• EXERCISE DIRECTIONS
Write out without alteration the lines beginning with the line that contains "10. Was hat es beim" and continuing through the line that contains "werden, da ja nicht alle am Netz angehängten", and no other lines.
** INFORMATION SHOWN follows **
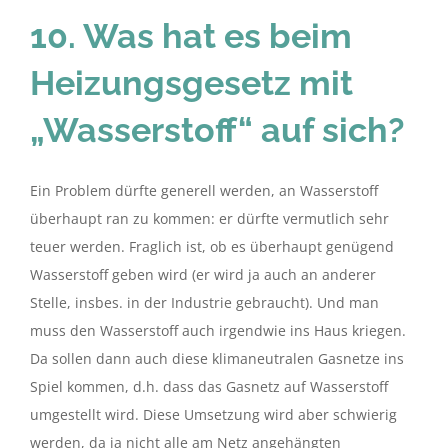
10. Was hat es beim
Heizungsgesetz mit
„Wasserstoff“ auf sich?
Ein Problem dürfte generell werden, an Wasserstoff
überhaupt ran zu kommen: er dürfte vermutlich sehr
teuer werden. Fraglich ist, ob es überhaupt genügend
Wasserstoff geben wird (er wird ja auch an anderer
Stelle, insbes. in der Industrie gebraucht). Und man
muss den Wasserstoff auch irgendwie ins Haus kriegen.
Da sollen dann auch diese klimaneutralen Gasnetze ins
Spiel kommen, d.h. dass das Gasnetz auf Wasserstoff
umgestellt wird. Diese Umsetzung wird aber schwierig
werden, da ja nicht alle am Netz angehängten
** End of INFORMATION SHOWN **
** INFORMATION SHOWN follows **
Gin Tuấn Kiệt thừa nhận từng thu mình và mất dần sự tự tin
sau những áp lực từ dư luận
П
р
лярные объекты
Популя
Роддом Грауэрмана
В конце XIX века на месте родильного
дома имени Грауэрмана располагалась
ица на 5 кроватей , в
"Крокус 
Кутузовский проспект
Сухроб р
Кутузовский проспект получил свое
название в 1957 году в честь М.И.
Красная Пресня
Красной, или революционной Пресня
** End of INFORMATION SHOWN **
** INFORMATION SHOWN follows **
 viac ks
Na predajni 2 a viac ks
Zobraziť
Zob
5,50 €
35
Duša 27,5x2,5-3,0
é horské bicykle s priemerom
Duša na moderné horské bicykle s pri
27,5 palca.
** End of INFORMATION SHOWN **
• OUTPUT
10. Was hat es beim
Heizungsgesetz mit
„Wasserstoff“ auf sich?
Ein Problem dürfte generell werden, an Wasserstoff
überhaupt ran zu kommen: er dürfte vermutlich sehr
teuer werden. Fraglich ist, ob es überhaupt genügend
Wasserstoff geben wird (er wird ja auch an anderer
Stelle, insbes. in der Industrie gebraucht). Und man
muss den Wasserstoff auch irgendwie ins Haus kriegen.
Da sollen dann auch diese klimaneutralen Gasnetze ins
Spiel kommen, d.h. dass das Gasnetz auf Wasserstoff
umgestellt wird. Diese Umsetzung wird aber schwierig
werden, da ja nicht alle am Netz angehängten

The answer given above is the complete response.